Entertainment

Reigning cats? Put on the dogs!

It’s been nine years — or ruff-ly 63 dog years — since “Cats & Dogs” came out to mixed reviews. About time for a sequel, the filmmakers apparently thought (maybe because a whole new generation of filmgoers has been born in the interim).

The result, “Cats & Dogs: The Revenge of Kitty Galore,” is an amusing summer-confection spy send-up, complete with a voice cameo from erstwhile James Bond Roger Moore as tux-clad feline spy chief Tab Lazenby.

The wagging tale goes like this: A creepy-looking, hairless puss named Kitty Galore (voiced by Bette Midler) is scheming to rid the world of dogs and conquer the planet using a sound that will turn man’s best friends into a pack of mad hounds. And she plans on sending out the sound with a satellite and secret transmitter.

That’s where an unlikely band of animal allies comes into the act. A hairier than usual Nick Nolte — OK, he’s playing a dog — voices Butch, the no-nonsense team leader. His partner is Diggs (James Marsden), a German shepherd just let go by the San Francisco Police Department. A wisecracking pigeon helps gather intel.

Then there’s Catherine (Christina Applegate), a cat!

Unlikely? Maybe, but no more so than the Americans teaming up with enemy Russia to defeat the Germans in World War II, right?
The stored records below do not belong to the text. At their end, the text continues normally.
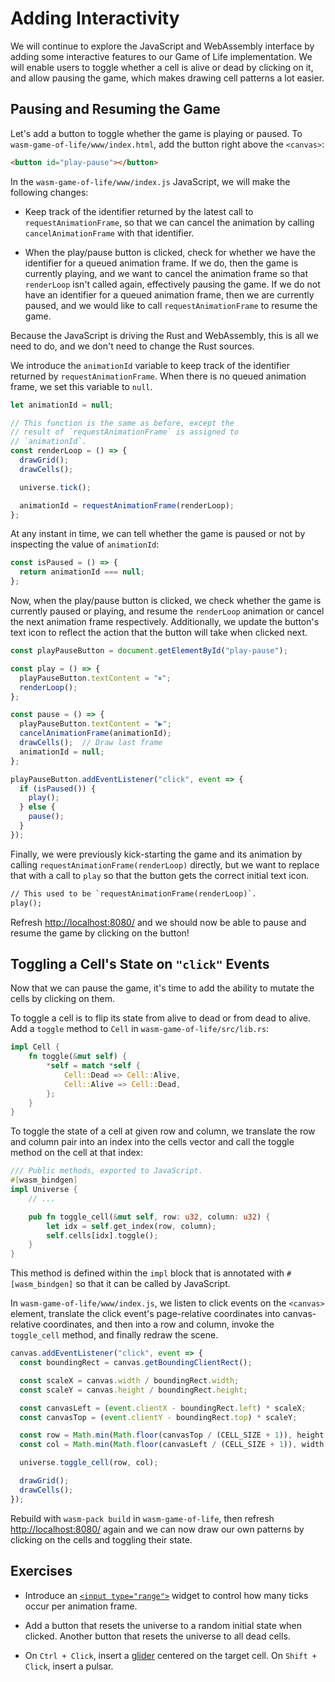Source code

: # Adding Interactivity

We will continue to explore the JavaScript and WebAssembly interface by adding
some interactive features to our Game of Life implementation. We will enable
users to toggle whether a cell is alive or dead by clicking on it, and
allow pausing the game, which makes drawing cell patterns a lot easier.

## Pausing and Resuming the Game

Let's add a button to toggle whether the game is playing or paused. To
`wasm-game-of-life/www/index.html`, add the button right above the `<canvas>`:

```html
<button id="play-pause"></button>
```

In the `wasm-game-of-life/www/index.js` JavaScript, we will make the following
changes:

* Keep track of the identifier returned by the latest call to
  `requestAnimationFrame`, so that we can cancel the animation by calling
  `cancelAnimationFrame` with that identifier.

* When the play/pause button is clicked, check for whether we have the
  identifier for a queued animation frame. If we do, then the game is currently
  playing, and we want to cancel the animation frame so that `renderLoop` isn't
  called again, effectively pausing the game. If we do not have an identifier
  for a queued animation frame, then we are currently paused, and we would like
  to call `requestAnimationFrame` to resume the game.

Because the JavaScript is driving the Rust and WebAssembly, this is all we need
to do, and we don't need to change the Rust sources.

We introduce the `animationId` variable to keep track of the identifier returned
by `requestAnimationFrame`. When there is no queued animation frame, we set this
variable to `null`.

```js
let animationId = null;

// This function is the same as before, except the
// result of `requestAnimationFrame` is assigned to
// `animationId`.
const renderLoop = () => {
  drawGrid();
  drawCells();

  universe.tick();

  animationId = requestAnimationFrame(renderLoop);
};
```

At any instant in time, we can tell whether the game is paused or not by
inspecting the value of `animationId`:

```js
const isPaused = () => {
  return animationId === null;
};
```

Now, when the play/pause button is clicked, we check whether the game is
currently paused or playing, and resume the `renderLoop` animation or cancel the
next animation frame respectively. Additionally, we update the button's text
icon to reflect the action that the button will take when clicked next.

```js
const playPauseButton = document.getElementById("play-pause");

const play = () => {
  playPauseButton.textContent = "⏸";
  renderLoop();
};

const pause = () => {
  playPauseButton.textContent = "▶";
  cancelAnimationFrame(animationId);
  drawCells();  // Draw last frame
  animationId = null;
};

playPauseButton.addEventListener("click", event => {
  if (isPaused()) {
    play();
  } else {
    pause();
  }
});
```

Finally, we were previously kick-starting the game and its animation by calling
`requestAnimationFrame(renderLoop)` directly, but we want to replace that with a
call to `play` so that the button gets the correct initial text icon.

```diff
// This used to be `requestAnimationFrame(renderLoop)`.
play();
```

Refresh [http://localhost:8080/](http://localhost:8080/) and we should now be
able to pause and resume the game by clicking on the button!

## Toggling a Cell's State on `"click"` Events

Now that we can pause the game, it's time to add the ability to mutate the cells
by clicking on them.

To toggle a cell is to flip its state from alive to dead or from dead to
alive. Add a `toggle` method to `Cell` in `wasm-game-of-life/src/lib.rs`:

```rust
impl Cell {
    fn toggle(&mut self) {
        *self = match *self {
            Cell::Dead => Cell::Alive,
            Cell::Alive => Cell::Dead,
        };
    }
}
```

To toggle the state of a cell at given row and column, we translate the row and
column pair into an index into the cells vector and call the toggle method on
the cell at that index:

```rust
/// Public methods, exported to JavaScript.
#[wasm_bindgen]
impl Universe {
    // ...

    pub fn toggle_cell(&mut self, row: u32, column: u32) {
        let idx = self.get_index(row, column);
        self.cells[idx].toggle();
    }
}
```

This method is defined within the `impl` block that is annotated with
`#[wasm_bindgen]` so that it can be called by JavaScript.

In `wasm-game-of-life/www/index.js`, we listen to click events on the `<canvas>`
element, translate the click event's page-relative coordinates into
canvas-relative coordinates, and then into a row and column, invoke the
`toggle_cell` method, and finally redraw the scene.

```js
canvas.addEventListener("click", event => {
  const boundingRect = canvas.getBoundingClientRect();

  const scaleX = canvas.width / boundingRect.width;
  const scaleY = canvas.height / boundingRect.height;

  const canvasLeft = (event.clientX - boundingRect.left) * scaleX;
  const canvasTop = (event.clientY - boundingRect.top) * scaleY;

  const row = Math.min(Math.floor(canvasTop / (CELL_SIZE + 1)), height - 1);
  const col = Math.min(Math.floor(canvasLeft / (CELL_SIZE + 1)), width - 1);

  universe.toggle_cell(row, col);

  drawGrid();
  drawCells();
});
```

Rebuild with `wasm-pack build` in `wasm-game-of-life`, then refresh
[http://localhost:8080/](http://localhost:8080/) again and we can now draw our
own patterns by clicking on the cells and toggling their state.

## Exercises

* Introduce an [`<input type="range">`][input-range] widget to control how many
  ticks occur per animation frame.

* Add a button that resets the universe to a random initial state when
  clicked. Another button that resets the universe to all dead cells.

* On `Ctrl + Click`, insert a
  [glider](https://en.wikipedia.org/wiki/Glider_(Conway%27s_Life)) centered on
  the target cell. On `Shift + Click`, insert a pulsar.

[input-range]: https://developer.mozilla.org/en-US/docs/Web/HTML/Element/input/range
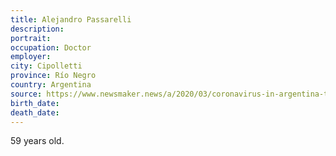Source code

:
 ```yaml
---
title: Alejandro Passarelli
description: 
portrait: 
occupation: Doctor
employer: 
city: Cipolletti
province: Río Negro
country: Argentina
source: https://www.newsmaker.news/a/2020/03/coronavirus-in-argentina-the-doctor-alejandro-passarelli-who-was-hospitalized-in-neuquen-died-and-13-are-already-dead.html
birth_date: 
death_date: 
---
```


59 years old.
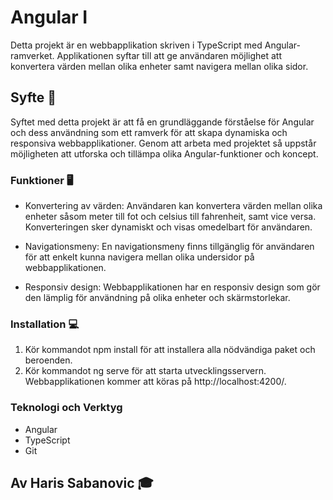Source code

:# Angular I
Detta projekt är en webbapplikation skriven i TypeScript med Angular-ramverket. Applikationen syftar till att ge användaren möjlighet att konvertera värden mellan olika enheter samt navigera mellan olika sidor.

## Syfte 📖
Syftet med detta projekt är att få en grundläggande förståelse för Angular och dess användning som ett ramverk för att skapa dynamiska och responsiva webbapplikationer. Genom att arbeta med projektet så uppstår möjligheten att utforska och tillämpa olika Angular-funktioner och koncept.

### Funktioner 🖥️

* Konvertering av värden: Användaren kan konvertera värden mellan olika enheter såsom meter till fot och celsius till fahrenheit, samt vice versa. Konverteringen sker dynamiskt och visas omedelbart för användaren.

* Navigationsmeny: En navigationsmeny finns tillgänglig för användaren för att enkelt kunna navigera mellan olika undersidor på webbapplikationen.

* Responsiv design: Webbapplikationen har en responsiv design som gör den lämplig för användning på olika enheter och skärmstorlekar.


### Installation 💻

1. Kör kommandot npm install för att installera alla nödvändiga paket och beroenden.
2. Kör kommandot ng serve för att starta utvecklingsservern. Webbapplikationen kommer att köras på http://localhost:4200/.

### Teknologi och Verktyg

* Angular
* TypeScript
* Git

## Av Haris Sabanovic 🎓
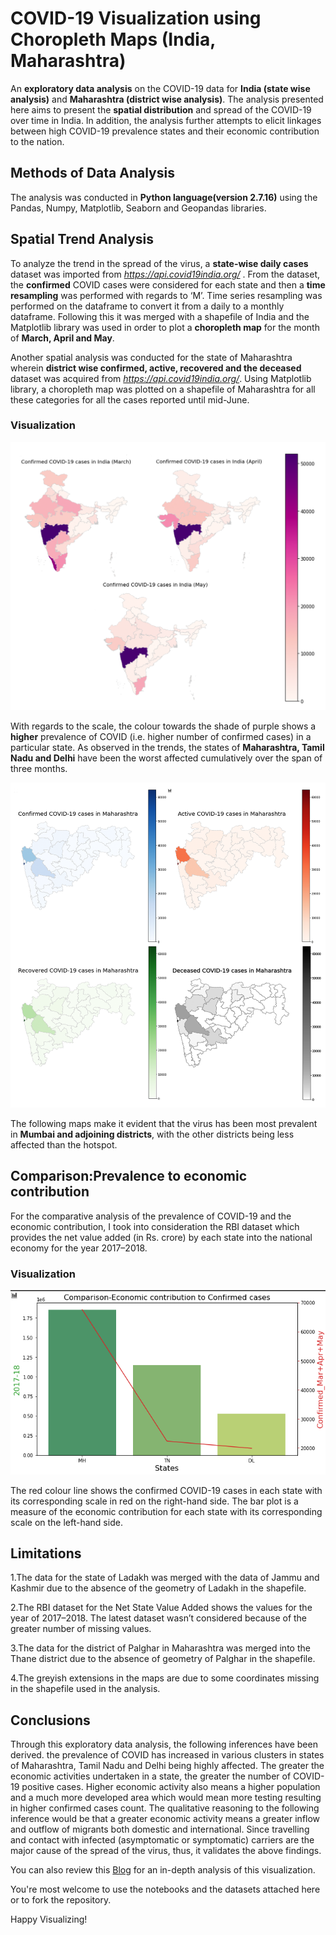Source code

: # COVID-19 Visualization using Choropleth Maps (India, Maharashtra)

An **exploratory data analysis** on the COVID-19 data for **India (state wise analysis)** and **Maharashtra (district wise analysis)**. The analysis presented here aims to present the **spatial distribution** and spread of the COVID-19 over time in India. In addition, the analysis further attempts to elicit linkages between high COVID-19 prevalence states and their economic contribution to the nation.

## Methods of Data Analysis

The analysis was conducted in **Python language(version 2.7.16)** using the Pandas, Numpy, Matplotlib, Seaborn and Geopandas libraries.

## Spatial Trend Analysis
To analyze the trend in the spread of the virus, a **state-wise daily cases** dataset was imported from *https://api.covid19india.org/* . From the dataset, the **confirmed** COVID cases were considered for each state and then a **time resampling** was performed with regards to ‘M’. Time series resampling was performed on the dataframe to convert it from a daily to a monthly dataframe. Following this it was merged with a shapefile of India and the Matplotlib library was used in order to plot a **choropleth map** for the month of **March, April and May**.

Another spatial analysis was conducted for the state of Maharashtra wherein **district wise confirmed, active, recovered and the deceased** dataset was acquired from *https://api.covid19india.org/*. Using Matplotlib library, a choropleth map was plotted on a shapefile of Maharashtra for all these categories for all the cases reported until mid-June. 

### Visualization
![India](https://github.com/Vidushi-Gupta/COVID_Choropleth_India/blob/master/Maps/india%20choropleth%20maps.png)

With regards to the scale, the colour towards the shade of purple shows a **higher** prevalence of COVID (i.e. higher number of confirmed cases) in a particular state. As observed in the trends, the states of **Maharashtra, Tamil Nadu and Delhi** have been the worst affected cumulatively over the span of three months.

![Maha](https://github.com/Vidushi-Gupta/COVID_Choropleth_India/blob/master/Maps/maharashtra%20choropleth%20maps.png)

The following maps make it evident that the virus has been most prevalent in **Mumbai and adjoining districts**, with the other districts being less affected than the hotspot.

## Comparison:Prevalence to economic contribution
For the comparative analysis of the prevalence of COVID-19 and the economic contribution, I took into consideration the RBI dataset which provides the net value added (in Rs. crore) by each state into the national economy for the year 2017–2018.

### Visualization
![compare](https://github.com/Vidushi-Gupta/COVID_Choropleth_India/blob/master/Maps/comparison.png)

The red colour line shows the confirmed COVID-19 cases in each state with its corresponding scale in red on the right-hand side.
The bar plot is a measure of the economic contribution for each state with its corresponding scale on the left-hand side.


## Limitations
1.The data for the state of Ladakh was merged with the data of Jammu and Kashmir due to the absence of the geometry of Ladakh in the shapefile.

2.The RBI dataset for the Net State Value Added shows the values for the year of 2017–2018. The latest dataset wasn’t considered because of the greater number of missing values.

3.The data for the district of Palghar in Maharashtra was merged into the Thane district due to the absence of geometry of Palghar in the shapefile.

4.The greyish extensions in the maps are due to some coordinates missing in the shapefile used in the analysis.


## Conclusions
Through this exploratory data analysis, the following inferences have been derived. the prevalence of COVID has increased in various clusters in states of Maharashtra, Tamil Nadu and Delhi being highly affected.
The greater the economic activities undertaken in a state, the greater the number of COVID-19 positive cases. Higher economic activity also means a higher population and a much more developed area which would mean more testing resulting in higher confirmed cases count.
The qualitative reasoning to the following inference would be that a greater economic activity means a greater inflow and outflow of migrants both domestic and international. Since travelling and contact with infected (asymptomatic or symptomatic) carriers are the major cause of the spread of the virus, thus, it validates the above findings.


You can also review this [Blog](https://medium.com/@vidushig2020/covid-19-in-india-trends-and-determinants-fcd2cee5e9fc?source=friends_link&sk=5af89977d41bda58896cf57d39248c5a) for an in-depth analysis of this visualization. 

You're most welcome to use the notebooks and the datasets attached here or to fork the repository.

Happy Visualizing!
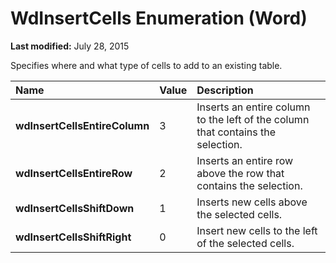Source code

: 
# WdInsertCells Enumeration (Word)

 **Last modified:** July 28, 2015

Specifies where and what type of cells to add to an existing table.


|**Name**|**Value**|**Description**|
|:-----|:-----|:-----|
| **wdInsertCellsEntireColumn**|3|Inserts an entire column to the left of the column that contains the selection.|
| **wdInsertCellsEntireRow**|2|Inserts an entire row above the row that contains the selection.|
| **wdInsertCellsShiftDown**|1|Inserts new cells above the selected cells.|
| **wdInsertCellsShiftRight**|0|Insert new cells to the left of the selected cells.|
“Revenge” offers a steady stream of puns from the “Naked Gun” school of filmmaking: “We’ve got to stop the spread of radical feline-ism,” says one dog. Another animal mentions “paw-to-paw combat.” We even see a tableful of dogs playing poker.

The mix of actors (Jack McBrayer is the standout human as a witless carny magician), real animals, puppets and computer work is seamless. And the music is a lively soundtrack of Bond- and “Mission: Impossible”-like music with a little ’70s funk tossed in.

With action aplenty, talking animals and enough gags to make any sane grown-up groan, “The Revenge of Kitty Galore” is a harmless but fun hot-weather diversion for the family.

Oh, and while it hardly seems worth mentioning the film’s in 3-D where available (since everything is), it’s worth donning the clunky glasses for the Wile E. Coyote short preceding the feature film.